This week Oxford Robotics were visited by Stratasys, the 3D printing experts, to install their state-of-the-art J735 printer – an essential research tool for the Soft Robotics Lab.
It’s “the best polyjet multi material 3D printer on the market”, according to Perla Maiolino, head of the Soft Robotics Lab: “This printer can print a wider range of materials and colours with horizontal build layers down to 14 microns. The ability to mix materials together allows us to get desired mechanical properties and colours for any object.” Stratasys brought a couple of example pieces with them to demonstrate the potential for life-like colour, variable stiffness parts, and internal channels. The results were certainly impressive!
The new multi-material 3D printer is an important piece of research equipment for the Soft Robotics Lab, allowing soft robots to be designed and manufactured with complex structures, novel behaviours and capabilities.
Part of the research activities will also include design and development of artificial skin for providing robots with a sense of touch: “We will be working with Stratasys and experimenting with new conductive materials before they go on the market, but in the meantime we can design parts with pathways which will be metallized to integrate electronic sensors.”
“For research we want to push the boundary of the ‘normal’ usage of the printer. One example is that soft robots can be actuated pneumatically or hydraulically with pressurised chambers. I am looking to use soluble support material to create these chambers. Soluble support material is enclosed by insoluble structure, and ‘washed away’ later in the process, similar to wax casting, creating the voids and channels which activate the robot.
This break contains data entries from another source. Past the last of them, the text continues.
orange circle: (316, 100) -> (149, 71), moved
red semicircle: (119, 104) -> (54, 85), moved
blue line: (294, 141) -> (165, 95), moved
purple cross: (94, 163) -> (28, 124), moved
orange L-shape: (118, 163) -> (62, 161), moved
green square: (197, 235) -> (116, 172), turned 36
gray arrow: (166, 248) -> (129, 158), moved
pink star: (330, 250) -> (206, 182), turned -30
Another area of research is investigating mechanical intelligent structures which allow the robot to achieve behaviours passively, without the need for complicated control algorithms. This concept, “Morphological Computation”, has been already explored in research with the Passive Walker, and a passive piano playing hand developed with colleagues in Cambridge.”
With our new summer internship student, we plan to design a robotic gripper which incorporates variable stiffness, tactile sensing and hydraulic actuation, taking inspiration from the human finger.